The ceremony honored Army Master Sgt. Joshua Wheeler, a soldier with ties to North Carolina who was killed last month during a raid to free Islamic State hostages in Iraq.
“My goal is to have no one buried here, but the price of freedom is not free,” McCrory said.
The governor said his administration is making veterans a priority, recently elevating the Division of Veterans Affairs to a cabinet-level department. Veterans now qualify for in-state tuition and can earn career certifications and college credit for their military experiences.
For example, McCrory said, veterans who drove a truck in the military won’t need to go through civilian truck driver training. “If you can avoid mines in Afghanistan, you can avoid potholes here in North Carolina,” he said.

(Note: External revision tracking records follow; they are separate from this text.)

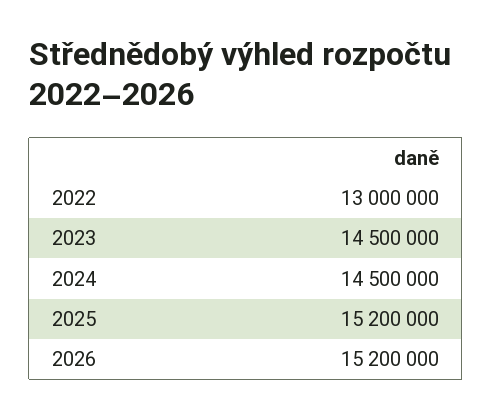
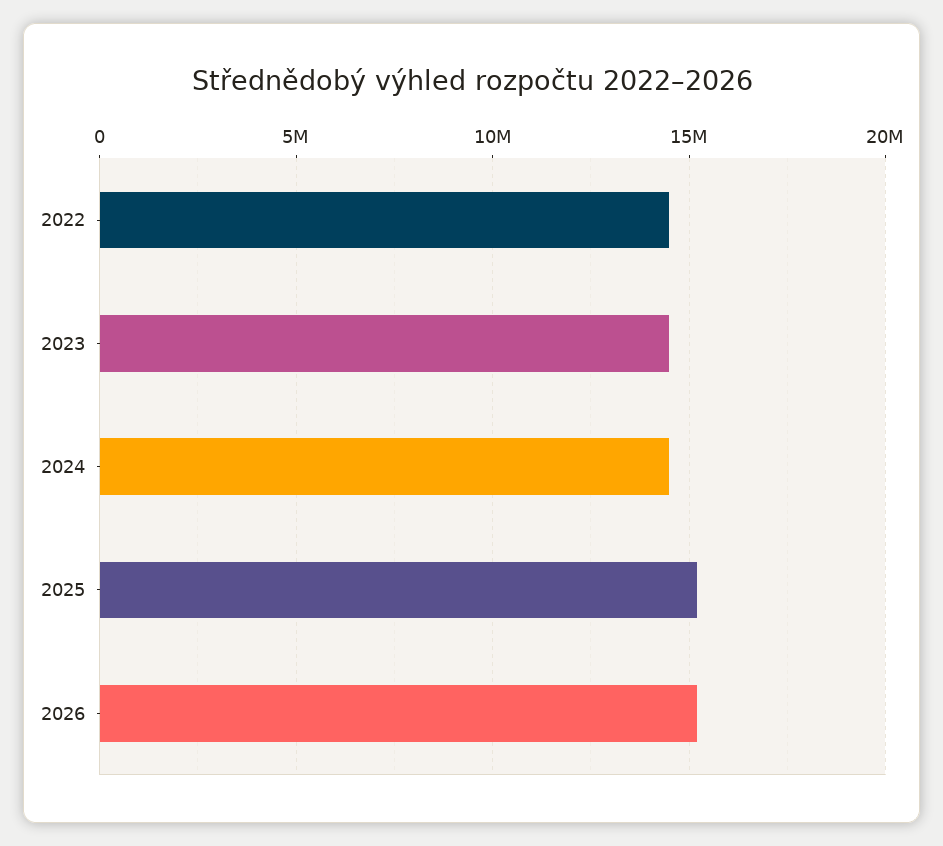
  {
-   "2022": 13000000,
+   "2022": 14500000,
    "2023": 14500000,
    "2024": 14500000,
    "2025": 15200000,
    "2026": 15200000
  }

Jones used his remarks to call on House Speaker Paul Ryan and President Barack Obama to allow Congress to vote on further military involvement in the Middle East.
“We need to follow the Constitution,” he said, and “have a debate on what is our role in Syria and what is the end point of our role in Syria.”
With dozens of Vietnam War veterans at Monday’s ceremony, McCrory said they were mistreated when they returned from the unpopular war. The new cemetery, he said, will ensure that “the new generation of heroes will be given the respect that the Vietnam veterans did not get.”
The state’s cemeteries are open to all veterans, no matter how long ago they served in the military. “This place will be a visible tribute to all of our veterans,” said Tony Braswell, a Vietnam veteran and chairman of the N.C. Veterans Affairs Commission. “I choose to define this as a place of honor.”